Chiediamo al Parlamento e al Governo italiano:
1. di guardare alla situazione in Iraq, in Afghanistan e negli altri luoghi di conflitto con realismo e senso di responsabilità. Non chiediamo un “disimpegno” dell’Italia ma un diverso e maggiore impegno per la risoluzione dei gravissimi conflitti aperti;
2. di passare dall’impegno militare ad un impegno politico e civile a fianco delle popolazioni vittime delle guerre, dell’oppressione e della miseria;
3. di agire per rendere finalmente operativo il sistema di sicurezza collettiva previsto dal Cap. VII della Carta delle Nazioni Unite. In particolare di stipulare gli accordi con il Consiglio di sicurezza delle NU previsti dall’art. 43, al fine di mettere a disposizione dello stesso Consiglio le forze armate, l’assistenza e le facilitazioni necessarie per il mantenimento della pace e della sicurezza internazionali e di rendere ad esso possibile di decidere in proprio, e non più soltanto di delegare, l’esercizio delle funzioni previste dall’art. 42.

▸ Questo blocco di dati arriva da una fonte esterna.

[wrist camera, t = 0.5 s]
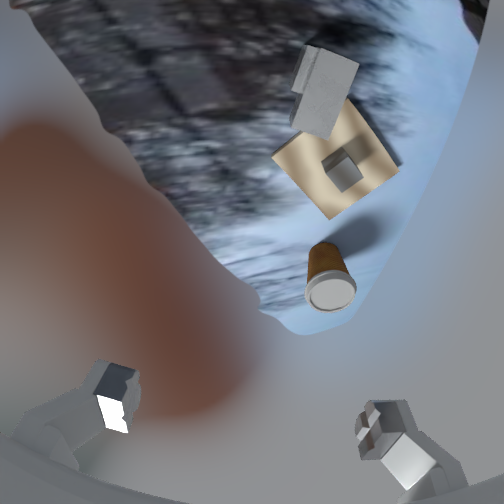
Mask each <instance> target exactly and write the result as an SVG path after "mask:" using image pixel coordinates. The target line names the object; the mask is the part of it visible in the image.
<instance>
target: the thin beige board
mask: <svg viewBox="0 0 504 504" xmlns="http://www.w3.org/2000/svg"><path fill="white" fill-rule="evenodd" d="M271 158H272V159H273V160H274V161H275V162H276V163H277V164H278V165H279V166H280V167H281V168H282V169H283V170H284V171H285V172H286V173H287V174H288V176H289V177H290V178H291V179H292V180H293V181H294V182H295V183H296V184H297V185H298V186H299V187H300V188H301V189H302V191H303V192H304V193H305V194H306V195H307V196H308V197H309V198H310V199H311V200H312V202H313V203H314V204H315V205H316V206H317V207H318V208H319V209H320V210H321V212H322V213H323V214H324V215H325V216H326V217H327V218H328V219H329V220H330V219H332V218H333V217H335V216H336V215H338V214H339V213H341V212H342V211H343V210H345V209H346V208H348V207H349V206H351V205H352V204H354V203H355V202H356V201H358V200H359V199H361V198H362V197H364V196H365V195H367V194H368V193H369V192H371V191H372V190H374V189H375V188H377V187H378V186H379V185H381V184H382V183H384V182H385V181H387V180H388V179H389V178H391V177H392V176H394V175H395V174H397V173H398V172H399V169H398V168H397V166H396V165H395V163H394V162H393V160H392V159H391V157H390V156H389V154H388V153H387V151H386V150H385V148H384V147H383V145H382V144H381V142H380V141H379V139H378V138H377V137H376V135H375V134H374V132H373V131H372V129H371V128H370V127H369V125H368V124H367V123H366V121H365V120H364V119H363V117H362V116H361V115H360V113H359V112H358V111H357V109H356V108H355V107H354V105H353V104H352V103H351V102H350V100H349V99H348V98H347V97H346V99H345V101H344V104H343V106H342V109H341V111H340V113H339V116H338V118H337V121H336V123H335V125H334V128H333V130H332V133H331V135H330V137H329V140H325V139H322V138H320V137H317V136H314V135H311V134H309V133H306V132H303V131H300V132H299V133H298V134H297V135H295V136H294V137H293V138H292V139H290V140H289V141H288V142H286V143H285V144H284V145H283V146H281V147H280V148H279V149H278V150H277V151H275V152H274V153H273V154H272V155H271Z"/></svg>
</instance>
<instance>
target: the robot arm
mask: <svg viewBox="0 0 504 504" xmlns="http://www.w3.org/2000/svg"><path fill="white" fill-rule="evenodd" d="M139 378H140V377H139V371H138V370H135V369H131V368H128V367H124V366H121V365H118V364H114V363H111V362H108V361H105V360H101V359H98V360H97V361H95V363H94V365H93V366H92V368H91V370H90V371H89V373H88V375H87V376H86V378H85V380H84V381H83V383H82V385H81V386H80V388H79V389H76V388H75V389H73V390H71V391H69V392H67V393H64V394H62V395H60V396H58V397H56V398H54V399H52V400H50V401H48V402H46V403H44V404H42V405H39V406H37V407H35V408H33V409H31V410H29V411H26V412H25V413H24V415H23V416H22V418H21V420H20V421H19V423H18V424H17V426H16V428H15V429H14V431H13V433H12V434H11V436H10V437H8V436H6V435H5V434H3V433H1V432H0V504H189V503H184V502H180V501H174V500H170V499H165V498H161V497H157V496H153V495H149V494H145V493H142V492H138V491H134V490H131V489H128V488H125V487H121V486H118V485H115V484H112V483H109V482H106V481H103V480H100V479H98V478H95V477H92V476H90V475H87V474H84V473H82V472H79V471H78V469H79V464H78V463H77V461H76V459H75V458H74V456H73V454H72V452H73V451H74V450H76V449H77V448H78V447H80V446H81V445H83V444H84V443H86V442H87V441H88V440H90V439H91V438H93V437H94V436H95V435H97V434H98V433H99V432H101V431H102V430H104V429H105V428H106V427H108V428H112V429H115V430H118V431H122V432H126V433H128V431H129V429H130V426H131V424H132V421H133V415H132V412H134V411H136V410H137V408H138V405H139V402H140V397H141V386H140V385H139V383H138V380H139ZM364 408H365V411H364V412H362V413H361V414H359V416H358V418H357V419H356V424H355V434H356V437H357V438H358V439H359V440H360V441H361V442H360V444H359V446H358V448H359V452H360V457H361V460H376V459H381V461H382V462H383V464H384V465H385V466H386V467H387V468H388V469H389V471H390V472H391V473H392V474H393V475H394V477H395V478H396V479H397V480H398V481H399V482H400V484H401V485H402V486H403V487H404V488H405V489H406V492H405V493H404V494H402V495H401V496H400V497H399V498H398V499H397V504H504V473H503V474H501V475H498V476H496V477H493V478H491V479H488V480H485V481H483V482H480V483H477V484H474V485H471V486H469V485H468V483H467V480H466V477H465V474H464V472H463V469H462V467H461V464H460V462H459V461H458V460H456V459H455V458H454V457H453V456H451V455H450V454H449V453H448V452H447V451H445V450H444V449H443V448H442V447H440V446H439V445H438V444H437V443H436V442H434V441H433V440H432V439H431V438H430V437H428V436H427V435H426V434H425V433H424V432H422V431H418V428H417V426H416V423H415V421H414V418H413V415H412V413H411V410H410V408H409V405H408V403H407V401H406V400H370V401H368V402H367V403H366V405H365V406H364Z"/></svg>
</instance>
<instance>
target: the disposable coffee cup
mask: <svg viewBox="0 0 504 504" xmlns="http://www.w3.org/2000/svg"><path fill="white" fill-rule="evenodd" d="M356 288H357V287H356V283H355V281H354V279H353V278H352V277H351V276H350V274H349V272H348V270H347V268H346V265H345V263H344V261H343V259H342V257H341V255H340V253H339V250H338V248H337V247H336V246H335V245H333V244H331V243H326V242H325V243H319V244H317V245H315V246H314V247H313V248H312V249H311V250H310V252H309V261H308V277H307V285H306V288H305V299H306V300H307V302H308V303H309V305H310V306H311V307H312V308H313V309H315V310H316V311H319V312H323V313H333V312H338V311H341V310H343V309H345V308H346V307H348V306H349V305H350V304H351V303H352V301H353V300H354V297H355V293H356Z"/></svg>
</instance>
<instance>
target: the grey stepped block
mask: <svg viewBox="0 0 504 504" xmlns="http://www.w3.org/2000/svg"><path fill="white" fill-rule="evenodd" d="M358 67H359V63H357V62H354V61H352V60H350V59H347V58H345V57H343V56H340V55H338V54H335V53H333V52H330V51H328V50H325V49H322V48H315V47H312V46H310V45H303V47H302V49H301V52H300V55H299V57H298V60H297V63H296V66H295V68H294V71H293V74H292V77H291V79H290V82H289V86H290V88H291V90H292V91H295V92H298V95H297V98H296V101H295V103H294V106H293V109H292V112H291V114H290V117H289V121H290V125H291V128H294V129H297V130H300V131H303V132H306V133H309V134H311V135H314V136H317V137H320V138H322V139H325V140H329V137H330V135H331V133H332V130H333V128H334V125H335V123H336V121H337V118H338V116H339V113H340V111H341V109H342V106H343V104H344V101H345V99H346V96H347V94H348V91H349V89H350V87H351V84H352V82H353V79H354V77H355V74H356V72H357V69H358Z"/></svg>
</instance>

Tale accordi possono essere conclusi anche da “gruppi di membri” delle Nazioni Unite. In questo caso il governo italiano dovrebbe agire anche in seno all’Unione Europea affinché gli stati membri che hanno dato vita ai cosiddetti EU Battlegroups (unità militari integrate di pronto intervento, stand-by) stipulino gli accordi previsti dall’art. 43.
L’art. 44 della Carta delle NU stabilisce che lo stato membro che ha messo a disposizione le forze armate ai sensi dell’art. 43 partecipi alla riunioni del Consiglio di sicurezza quando quest’ultimo debba decidere il loro impiego.
Occorre che il governo italiano denunci la disposizione transitoria dell’art. 106 della Carta delle Nazioni Unite, che riserva agli stati vincitori della seconda guerra mondiale il privilegio di operare al di là e al di sopra della Carta delle NU fino a quando non sarà messo in attuazione l’art. 43.
Al nuovo governo italiano si chiede una coraggiosa iniziativa che segni la discontinuità, nel nome della legalità e del multilateralismo, rispetto all’ambiguo, avventuristico e illegale modo di agire del precedente governo.
In questo contesto, il Parlamento e il Governo italiano devono farsi promotori del definitivo chiarimento circa la distinzione tra operazioni militari di guerra –vietate dal vigente diritto internazionale– e autentiche operazioni di polizia internazionale (militare e civile).
La forte iniziativa del governo italiano deve essere inquadrata in una più ampia e organica strategia intesa a valorizzare la centralità delle Nazioni Unite nel sistema delle relazioni internazionali e, allo stesso tempo, a promuoverne senza indugio la democratizzazione in termini di democrazia rappresentativa e democrazia partecipativa sulla base delle proposte elaborate a partire dal 1995 dall’Assemblea dell’Onu dei Popoli.
In questo stesso contesto, il governo italiano d’intesa con altri paesi europei “like minded”, deve operare perché l’intera Unione Europea si faccia sostenitrice, non soltanto nei documenti, ma anche e soprattutto nelle decisioni politiche, della messa in opera di un efficace sistema di sicurezza umana collettiva, i cui obiettivi siano quelli della prevenzione dei conflitti, della loro risoluzione pacifica e dell’esercizio della solidarietà internazionale per una economia di giustizia e per l’equa gestione dei beni comuni globali.